— Stored data entries —
#####
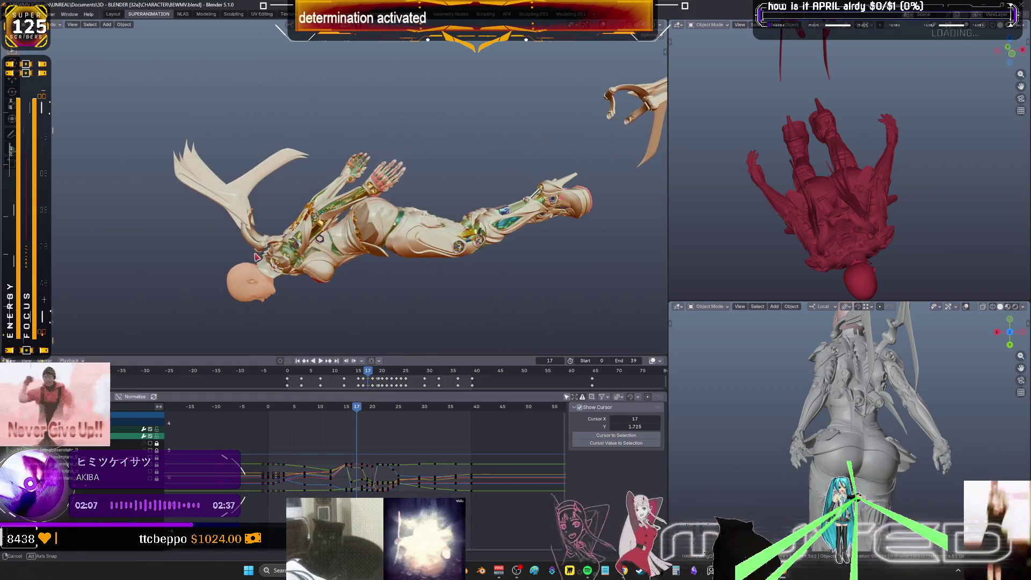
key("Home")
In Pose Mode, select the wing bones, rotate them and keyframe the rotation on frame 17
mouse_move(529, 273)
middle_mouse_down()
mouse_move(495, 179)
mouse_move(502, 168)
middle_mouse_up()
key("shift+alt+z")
#####
— Goal of the exercise —
What you return must be every entry, word for word, without any pictures.

— The answer —
key("Home")
In Pose Mode, select the wing bones, rotate them and keyframe the rotation on frame 17
mouse_move(529, 273)
middle_mouse_down()
mouse_move(495, 179)
mouse_move(502, 168)
middle_mouse_up()
key("shift+alt+z")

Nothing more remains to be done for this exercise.